07:13Donc en fait, ça a plusieurs impacts.
07:15Ça veut dire qu'aujourd'hui, par exemple,
07:17je pense que c'est sur le ressort de la cour d'appel d'Aix en Provence,
07:20il y a des tels délais d'attente pour être jugés,
07:23que l'on passe quasiment en priorité que les dossiers où il y a des détenus.
07:29Donc le procès Camilia, c'est sûrement pas avant des mois, peut-être des années ?
07:33Oui.
07:35Donc vous voyez, il y a plusieurs impacts sur ces mesures.

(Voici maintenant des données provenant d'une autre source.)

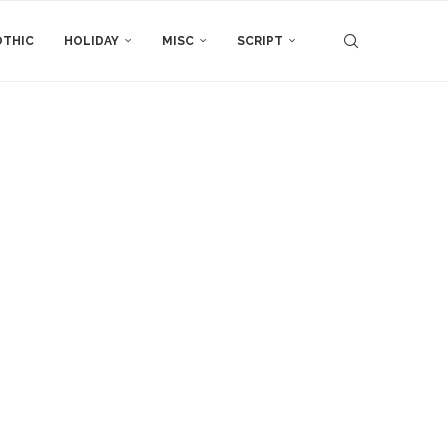
THIC
HOLIDAY
MISC
SCRIPT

07:38Il n'y a pas que simplement, parce qu'après,
07:41il y aura peut-être une peine de prison, je n'en sais rien.
07:43Mais ça veut dire qu'il faut réévaluer tout notre système,
07:46au regard en effet de l'humanité,
07:48mais du trouble à l'ordre public qui est commis,
07:52pour éviter de donner cette image et cette lisibilité d'une justice
07:57qui va à deux vitesses, qui ne protège pas les victimes,
08:00et qui peut-être est beaucoup trop favorable
08:04pour ceux qui commettent des délits qui sont graves, ou des crimes.
08:07Merci beaucoup Béatrice Brugère de vos lumières ce matin.
08:10Je rappelle que vous êtes la secrétaire générale du syndicat Unité Magistre à Force Ouvrière.
08:13Votre livre, toujours d'actualité malheureusement,
08:16Justice, la colère qui monte.
08:18La colère des justiciables justement.
08:20C'est aux éditions de l'Observatoire.
08:22Bonne journée à vous, merci Béatrice Brugère.